Thailand’s Securities and Exchange Commission (SEC) prohibited domestic cryptocurrency entities from providing staking and lending services to clients. The ban aims to protect traders and the public from risks related to such activities.
The South East Asian country has been active on the digital asset scene lately. At the beginning of the year, the local authorities displayed intentions to start taxing transactions with bitcoin and alternative coins, while later, they outlawed crypto’s usage for payments.
Thailand’s Next Step
According to a press release, Thailand’s SEC banned local cryptocurrency business operators from offering or supporting digital asset depository services such as staking and lending. The watchdog raised hopes that the move will ensure maximum protection for local investors and minimize the general public’s risks when interacting with the sector.
The regulator said enforcing such a ban is essential since many foreign companies have experienced liquidity issues in the past several months. One example is the DeFi platform and one of the largest cryptocurrency lenders – Celsius Network.
In June, it ceased withdrawals, swaps, and transfers between accounts, citing “extreme market conditions.” A month later, the firm filed for Chapter 11 bankruptcy protection with the Southern District of New York.
Another cryptocurrency lending platform part of that list is Babel Finance which paused all withdrawals due to liquidity issues.
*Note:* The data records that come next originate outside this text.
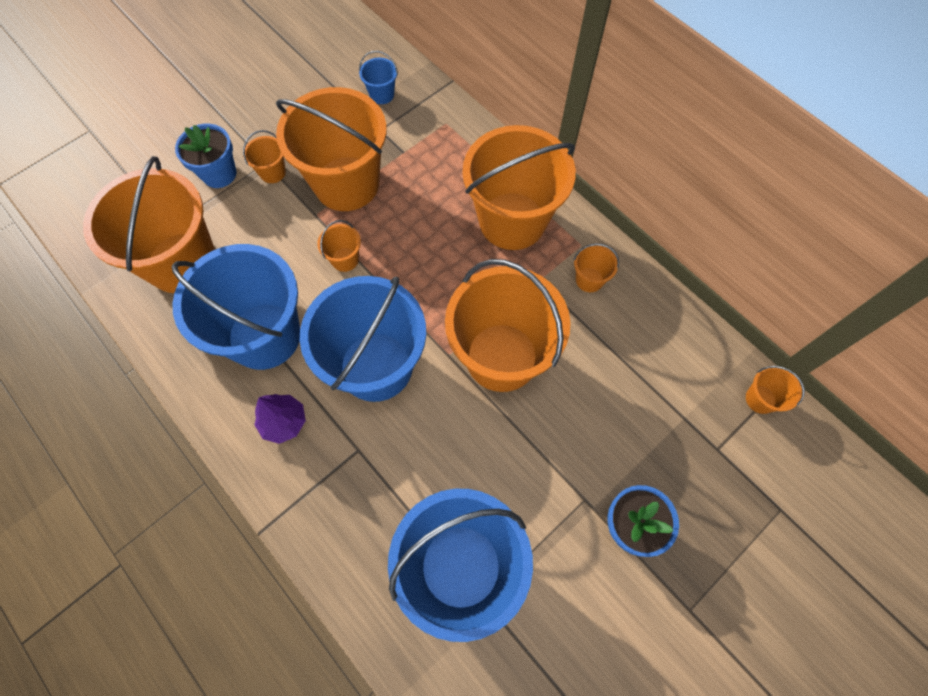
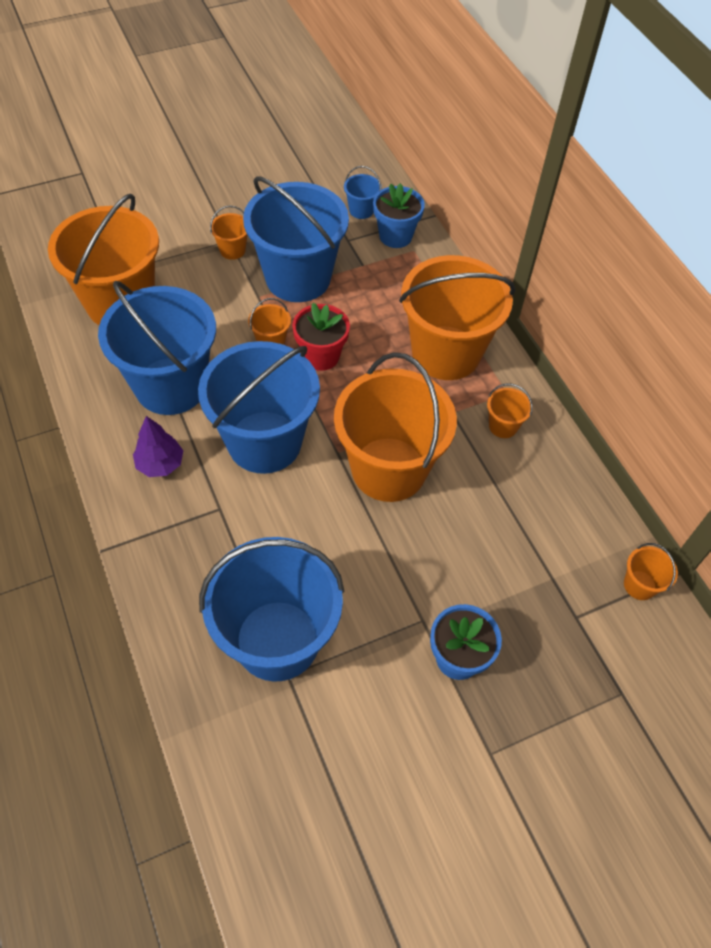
camera: 15 degrees right, 10 degrees down
blue flower pot [175,124,236,188] -> blue flower pot moved to [373,183,425,248]
orange bucket [276,87,387,211] -> blue bucket [243,176,349,302]
none -> red flower pot [292,303,350,371]

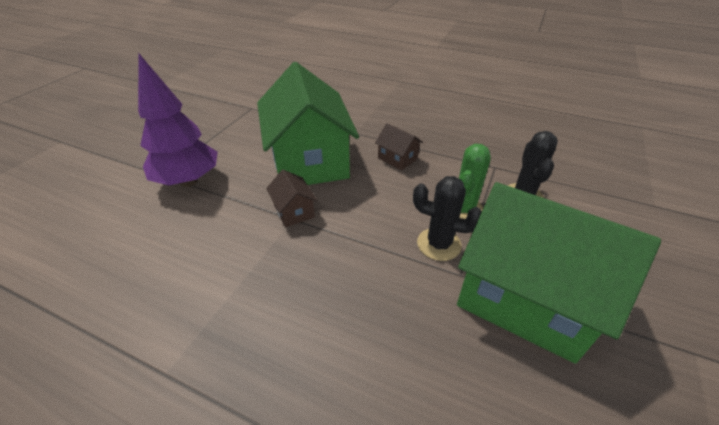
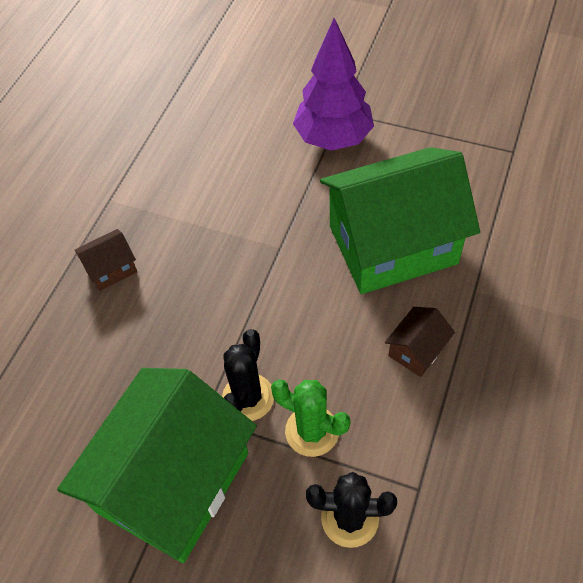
camera: 90 degrees right, 15 degrees up
brown house [266,170,318,227] -> brown house moved to [75,229,137,291]

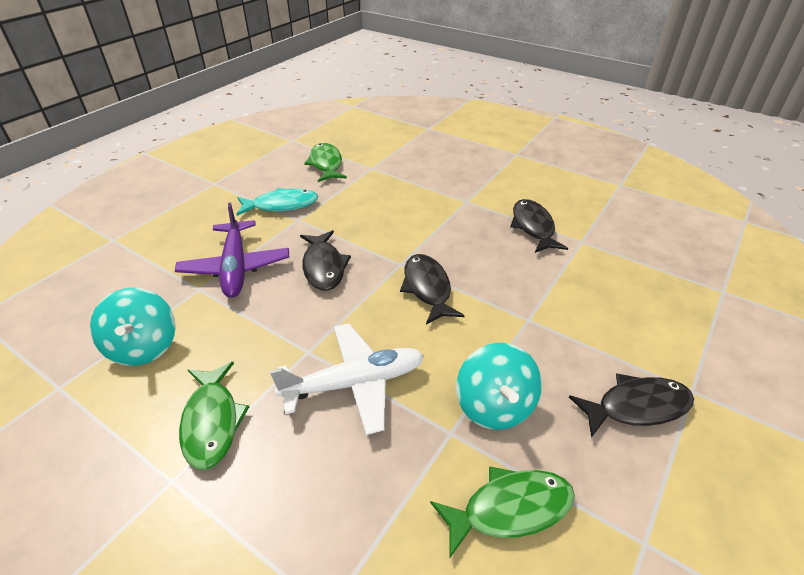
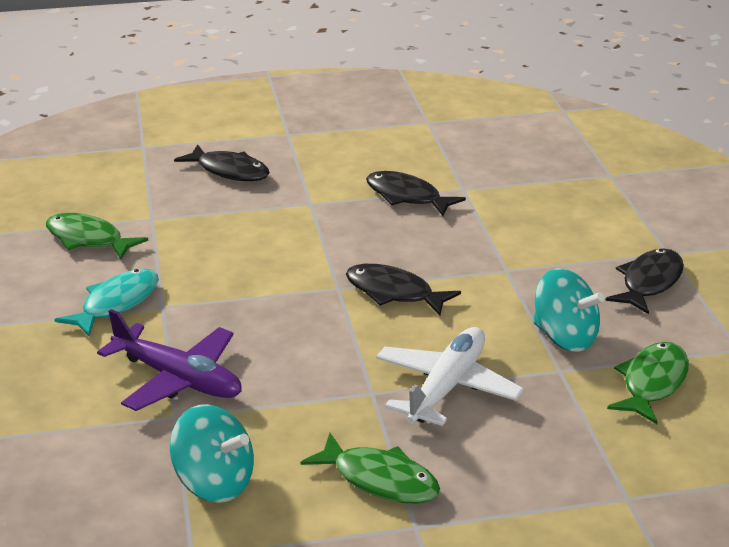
camera: 45 degrees left, 10 degrees down
black fish [300,230,351,291] -> black fish moved to [174,144,270,181]

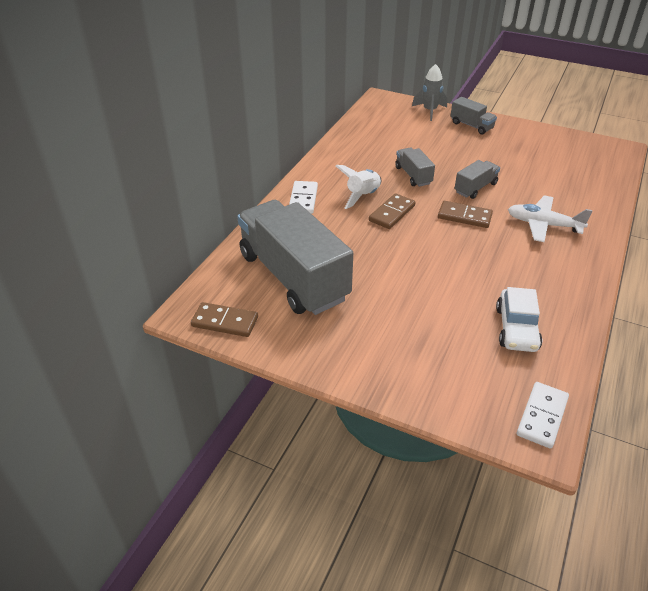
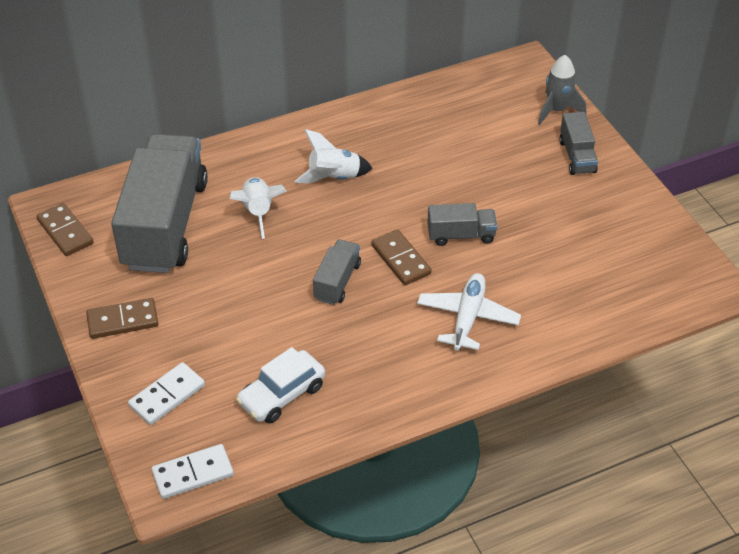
camera: 40 degrees right, 5 degrees up
white domino [289,181,318,214] -> white domino moved to [128,362,205,425]
brown domino [369,193,416,229] -> brown domino moved to [86,298,159,339]
grey truck [395,147,435,187] -> grey truck moved to [313,240,361,305]
white plane [508,195,593,242] -> white plane turned 45 degrees clockwise [417,273,521,351]
none -> white rocket [229,177,286,239]

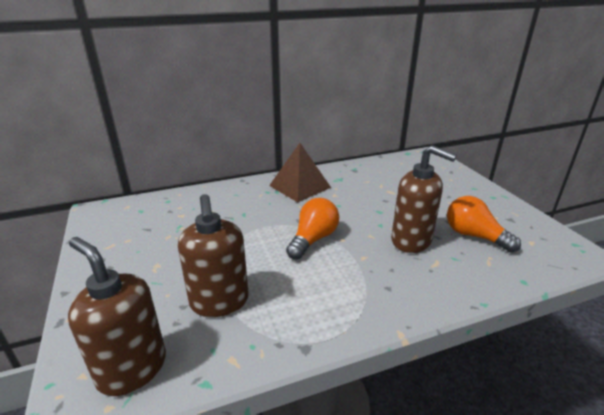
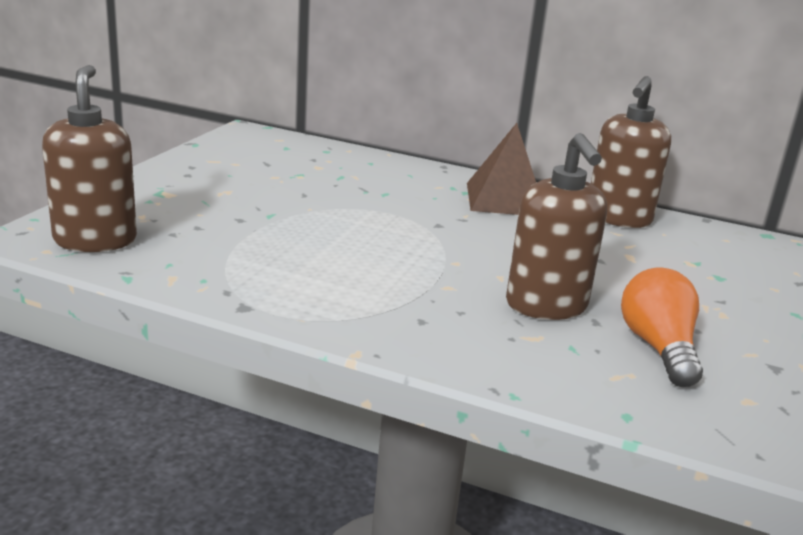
camera: 40 degrees right, 5 degrees down
brown soap dispenser [178,194,249,317] -> brown soap dispenser moved to [591,76,671,228]
orange light bulb [286,198,339,260] -> none

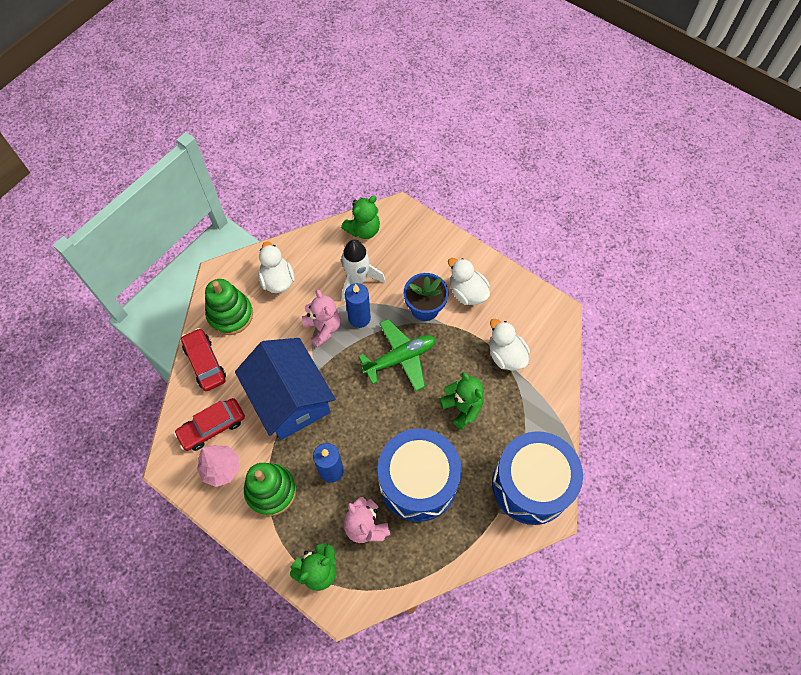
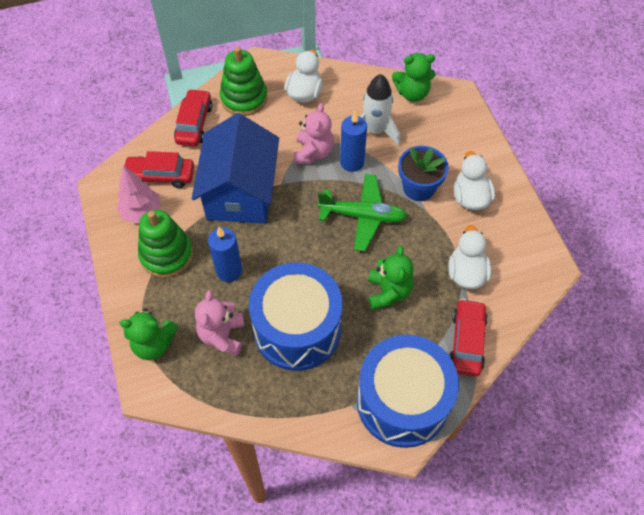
camera: 35 degrees right, 5 degrees down
none -> red car [449,299,488,376]

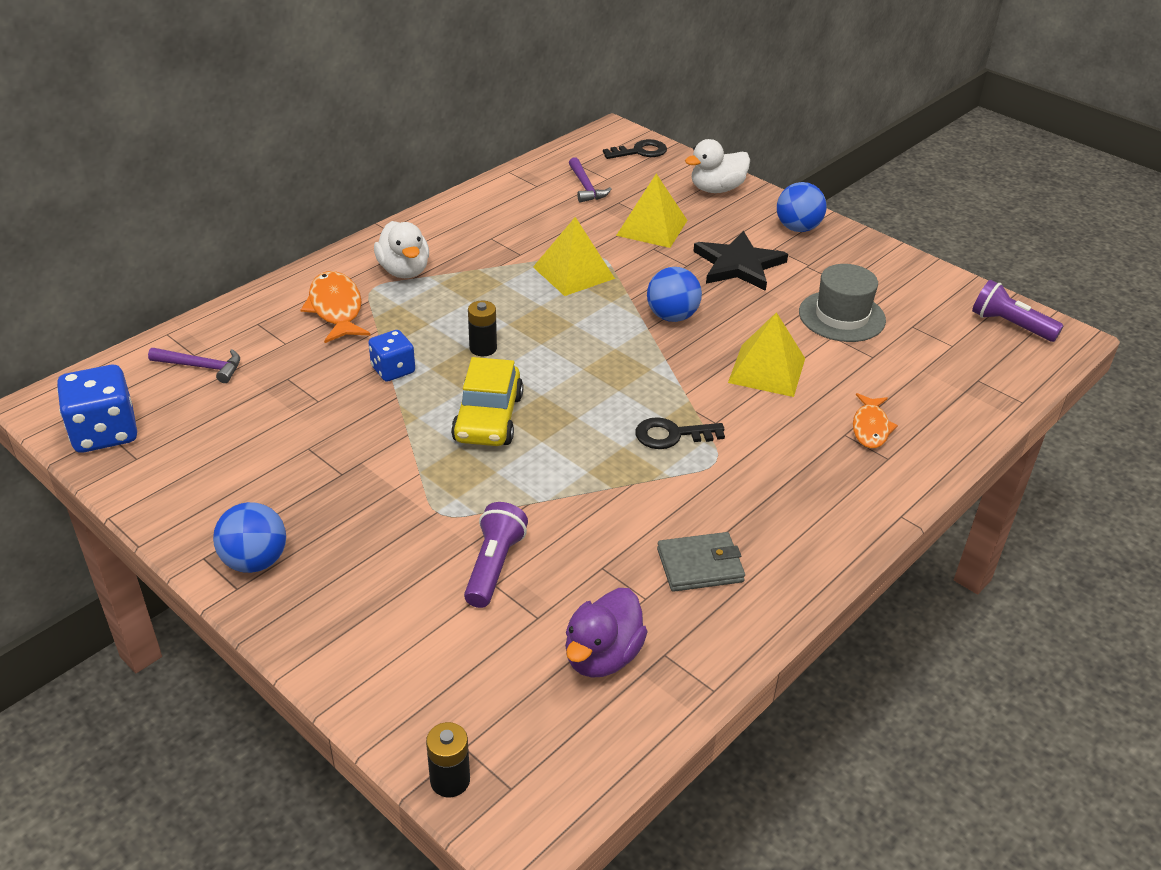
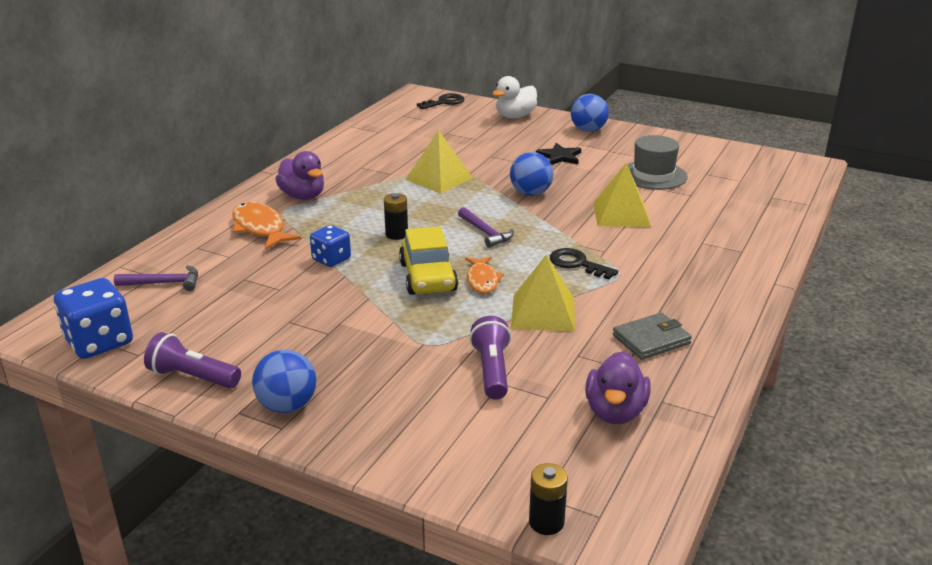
camera: 15 degrees left, 10 degrees down
white duck [374,221,429,278] -> purple duck [275,151,324,200]
purple hammer [569,157,612,202] -> purple hammer moved to [458,207,514,248]
yellow pyramid [616,174,687,248] -> yellow pyramid moved to [511,255,575,332]
black key [635,417,725,449] -> black key turned 60 degrees clockwise [550,248,618,279]
black star [693,231,788,291] -> black star [536,143,581,165], size x0.63
orange fish [853,393,898,448] -> orange fish moved to [465,256,504,294]
purple flashlight [972,280,1064,342] -> purple flashlight moved to [144,332,241,389]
Shortly after, it was rumored to have delayed its debt repayments after reaching agreements with major clients and counterparts.
Apart from foreign organizations, Thailand has a representative among the distressed crypto entities, too. In July, the digital asset exchange Zipmex suspended clients’ withdrawals on its platform, while a week later, it filed for moratorium relief to prevent its creditors from making claims for the next six months.
The Crypto Environment in Thailand
Last year, the Thai authorities seemed determined to boost the development of the local digital asset industry. In September, the Tourism Authority of Thailand (TAT) wanted to create a utility token called the TAT coin, which could enable the transfer of vouchers and help tour operators gain greater liquidity.
Back then, Mr. Yuthasak – Governor of the agency – said digital assets are “changing the world,” and they could help Thailand get back on its feet after the COVID-19 pandemic crippled the domestic tourism sector.
In 2022, the Asian nation dabbled with what kind of taxation it should apply on cryptocurrency mining, trading, and transacting. After multiple considerations, it scrapped its intentions to implement a 15% withholding tax on digital asset transactions.
Another major amendment occurred at the beginning of April when lawmakers prohibited the employment of cryptocurrencies as a means of payment for goods and services.